Damit wäre nach der heutigen Aufsichtsratssitzung das Problem Löscher für Siemens erledigt und der Weg frei für seinen designierten Nachfolger an der Unternehmensspitze, Joe Kaeser. Dass damit auch die Spannungen im Aufsichtsrat behoben wären, kann man dagegen nicht behaupten. Dort spielt sich dem Vernehmen nach ein Machtkampf zwischen Gerhard Cromme, dem amtierenden Chef des Gremiums, und seinem zweiten Stellvertreter Josef Ackermann ab. Der eine, Cromme, war für die Entmachtung des Österreichers Löschers, der andere, Ackermann, prangerte die aus seiner Sicht unfeinen Methoden an, mit denen der scheidende Siemens-Chef aus dem Amt gedrängt werden sollte. Sollte heute erwartungsgemäß Kaeser zum neuen Vorstandschef ernannt werden, wäre dies wohl ein Etappensieg für Cromme.

Trotzdem: Es gibt nicht wenige, die Ackermann eigene Ambitionen nachsagen, die Führung im Siemens-Aufsichtsrat zu übernehmen. Cromme ist angeschlagen. Das Desaster bei ThyssenKrupp hat das Image des lange Zeit als Berthold-Beitz-Nachfolger bei der Krupp-Stiftung gehandelten 70-Jährigen gebürtigen Niedersachsen schon ramponiert, jenes bei Siemens das Bild eher noch verschlechtert. "Cromme macht die gleichen Fehler wie bei ThyssenKrupp. Vorstände müssen gehen, und er versucht, von den eigenen Fehlern abzulenken", heißt es im Siemens-Umfeld.

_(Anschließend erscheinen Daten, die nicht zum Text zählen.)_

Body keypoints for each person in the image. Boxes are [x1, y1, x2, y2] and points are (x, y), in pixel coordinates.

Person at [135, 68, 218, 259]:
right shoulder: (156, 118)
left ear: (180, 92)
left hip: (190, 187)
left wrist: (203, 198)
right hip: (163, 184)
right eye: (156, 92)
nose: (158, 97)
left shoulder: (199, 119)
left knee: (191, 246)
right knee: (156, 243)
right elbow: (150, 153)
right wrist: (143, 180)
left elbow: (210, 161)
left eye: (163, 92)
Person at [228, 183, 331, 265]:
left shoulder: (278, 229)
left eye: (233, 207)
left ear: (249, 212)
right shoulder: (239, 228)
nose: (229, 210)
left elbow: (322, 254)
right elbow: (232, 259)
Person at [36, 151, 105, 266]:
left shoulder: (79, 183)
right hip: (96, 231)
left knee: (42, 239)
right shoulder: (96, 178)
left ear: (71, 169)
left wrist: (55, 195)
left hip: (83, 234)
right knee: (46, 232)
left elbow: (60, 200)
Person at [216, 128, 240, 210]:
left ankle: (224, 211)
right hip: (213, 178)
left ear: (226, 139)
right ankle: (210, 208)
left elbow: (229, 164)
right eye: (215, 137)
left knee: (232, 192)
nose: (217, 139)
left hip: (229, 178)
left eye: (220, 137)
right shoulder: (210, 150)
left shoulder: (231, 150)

Das sieht wohl auch Ackermann so. Aber: Während hinter den Kulissen das Bild vermittelt wird, der frühere Deutsch-Banker sei nur einer aus einer Gruppe von Aufsichtsräten, die sich gegen Crommes Kurs stellen, sagen andere, Ackermanns vermeintliche Mitstreiter Michael Diekmann (Allianz-Chef) und Nicola Leibinger-Kammüller (Chefin des Werkzeugmaschinenbauers Trumpf) hätten zwar durchaus persönlich Sympathien für Löscher gehabt, würden sich aber dem Konzernumbau nicht verweigern. Ackermann habe sie nur als Feigenblatt benutzt. Also alles nur Legendenbildung?

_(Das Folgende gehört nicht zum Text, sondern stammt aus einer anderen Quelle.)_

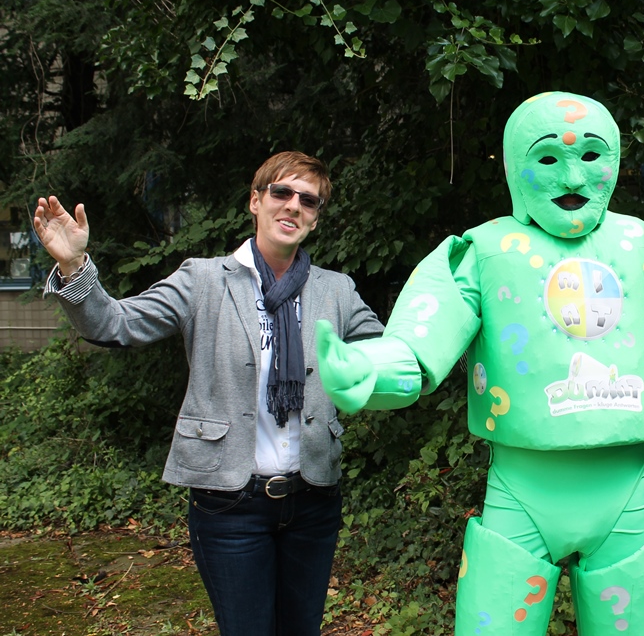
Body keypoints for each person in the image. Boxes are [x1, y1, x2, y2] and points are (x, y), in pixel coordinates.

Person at [314, 91, 644, 636]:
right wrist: (373, 371)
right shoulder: (487, 250)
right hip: (520, 500)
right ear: (517, 169)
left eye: (591, 156)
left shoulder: (639, 246)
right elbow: (422, 343)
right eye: (547, 158)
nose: (572, 176)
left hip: (628, 500)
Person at [33, 151, 383, 636]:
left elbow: (389, 357)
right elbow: (114, 324)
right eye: (282, 192)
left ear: (316, 218)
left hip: (314, 499)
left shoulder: (336, 291)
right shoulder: (203, 279)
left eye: (309, 200)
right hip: (229, 502)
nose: (294, 206)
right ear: (255, 202)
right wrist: (74, 267)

In jedem Fall ist das Verhältnis zwischen Cromme und Ackermann belastet. Und der Disput mit dem Ober-Kontrolleur ist binnen kurzer Zeit das zweite Duell, das der Schweizer Reserve-Offizier Ackermann mit einem amtierenden Chef eines Kontrollgremiums ausficht. Als es im vergangenen Jahr um die Nachfolge Ackermanns an der Spitze der Deutschen Bank ging, hatte der Ausscheidende selbst den früheren Bundesbank-Chef Axel Weber als Nachfolger ausgeguckt. Doch anstelle des Notenbankers rückte die Doppelspitze Anshu Jain/Jürgen Fitschen nach vorn. Ob es an der Verhandlungsführung des damaligen Aufsichtsratsvorsitzenden Clemens Börsig lag oder nicht, ist bis heute nicht abschließend geklärt. Ackermann war verärgert; am liebsten hätte er Börsig an der Spitze des Deutsche-Bank-Aufsichtsrates abgelöst. Heute ist keiner von beiden mehr dort vertreten. Geführt wird das Gremium von Ex-Allianz-Vorstand Paul Achleitner.

Nicht ausgeschlossen, dass sich bei Siemens das Spiel in ähnlicher Weise wiederholt. Die Frage "Cromme oder Ackermann?" beantworten nämlich viele mit "Wolfgang Reitzle". Der Linde-Chef hört im Januar auf und stünde dann als neuer Aufsichtsratschef für Siemens vermutlich zur Verfügung. Allerdings wurde der Ehemann der TV-Moderatorin Nina Ruge auch schon bei ThyssenKrupp als Nachfolger gehandelt – und dann wurde dort Ulrich Lehner eingesetzt.

So oder so gilt: Der neue Siemens-Chef wird nicht die letzte spannende Personalie im Konzern.